* Document segment *
Chikane learned this mutual liberation concept from his friend, mentor and fellow activist Beyers Naudé. Chikane met Naudé in college in the early 1970s, after Naudé broke away from the powerful South African brotherhood, Broederbond, and risked his life to advocate against it.

“His main argument was that you can’t save yourself by oppressing others,” Chikane said. “You can’t secure yourself by making other people insecure. You can’t have your future guaranteed as long as others are still oppressed. … That was his message to them. But at that time, he failed. They persecuted him.”

Chikane and Naudé’s first meeting marked the beginning of years of teamwork. When Nelson Mandela clashed with South African State President F. W. de Klerk over the transfer of power to Mandela, Mandela called Chikane and Naudé to intervene and resolve the standstill. When the church got involved in the anti-apartheid efforts, Chikane called Naudé for guidance.

So when Chikane was asked to speak about “spies for God,” Naudé became his lecture topic. Chikane will speak at 2 p.m. today in the Hall of Philosophy about Naudé’s courage in his lecture “Daring Death to Save a Nation.”

* Problem 1 *
Name every person the passage about Chikane and Naudé mentions by name.
* Problem 2 *
Copy the lines of the listing below, starting at its first line and ending at the line that contains "cyan star: rotated".

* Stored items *
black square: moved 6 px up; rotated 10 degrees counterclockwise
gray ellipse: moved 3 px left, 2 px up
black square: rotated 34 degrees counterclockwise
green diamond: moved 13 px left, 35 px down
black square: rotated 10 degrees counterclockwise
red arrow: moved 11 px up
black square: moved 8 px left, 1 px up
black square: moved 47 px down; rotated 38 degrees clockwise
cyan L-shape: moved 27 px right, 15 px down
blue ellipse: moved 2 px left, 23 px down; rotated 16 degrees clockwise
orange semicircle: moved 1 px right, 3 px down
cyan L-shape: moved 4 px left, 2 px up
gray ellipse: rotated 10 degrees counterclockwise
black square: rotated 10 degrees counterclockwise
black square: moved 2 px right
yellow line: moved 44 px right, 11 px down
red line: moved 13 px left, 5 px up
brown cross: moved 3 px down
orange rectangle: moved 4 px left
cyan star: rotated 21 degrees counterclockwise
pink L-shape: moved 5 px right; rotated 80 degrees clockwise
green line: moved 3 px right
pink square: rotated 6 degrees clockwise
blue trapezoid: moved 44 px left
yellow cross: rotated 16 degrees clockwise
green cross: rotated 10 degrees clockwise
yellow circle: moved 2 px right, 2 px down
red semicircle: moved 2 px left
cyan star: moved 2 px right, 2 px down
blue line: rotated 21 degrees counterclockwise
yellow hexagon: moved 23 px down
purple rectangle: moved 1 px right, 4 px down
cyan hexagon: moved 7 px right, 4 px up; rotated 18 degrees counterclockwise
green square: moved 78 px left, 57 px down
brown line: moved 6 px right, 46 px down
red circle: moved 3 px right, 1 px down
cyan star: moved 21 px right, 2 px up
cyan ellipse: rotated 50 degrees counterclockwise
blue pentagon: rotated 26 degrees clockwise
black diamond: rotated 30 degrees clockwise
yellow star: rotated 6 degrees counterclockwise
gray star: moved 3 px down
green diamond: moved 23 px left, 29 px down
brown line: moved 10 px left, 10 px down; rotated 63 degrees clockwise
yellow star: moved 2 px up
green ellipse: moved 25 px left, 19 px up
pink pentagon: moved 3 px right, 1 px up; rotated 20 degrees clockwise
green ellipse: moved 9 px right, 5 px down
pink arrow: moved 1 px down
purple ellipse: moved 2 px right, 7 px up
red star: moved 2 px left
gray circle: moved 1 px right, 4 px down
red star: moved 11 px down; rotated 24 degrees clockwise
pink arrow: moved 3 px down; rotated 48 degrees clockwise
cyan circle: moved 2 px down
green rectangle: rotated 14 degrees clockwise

* Exercise output 1 *
Chikane, Beyers Naudé, Nelson Mandela, F. W. de Klerk

* Exercise output 2 *
black square: moved 6 px up; rotated 10 degrees counterclockwise
gray ellipse: moved 3 px left, 2 px up
black square: rotated 34 degrees counterclockwise
green diamond: moved 13 px left, 35 px down
black square: rotated 10 degrees counterclockwise
red arrow: moved 11 px up
black square: moved 8 px left, 1 px up
black square: moved 47 px down; rotated 38 degrees clockwise
cyan L-shape: moved 27 px right, 15 px down
blue ellipse: moved 2 px left, 23 px down; rotated 16 degrees clockwise
orange semicircle: moved 1 px right, 3 px down
cyan L-shape: moved 4 px left, 2 px up
gray ellipse: rotated 10 degrees counterclockwise
black square: rotated 10 degrees counterclockwise
black square: moved 2 px right
yellow line: moved 44 px right, 11 px down
red line: moved 13 px left, 5 px up
brown cross: moved 3 px down
orange rectangle: moved 4 px left
cyan star: rotated 21 degrees counterclockwise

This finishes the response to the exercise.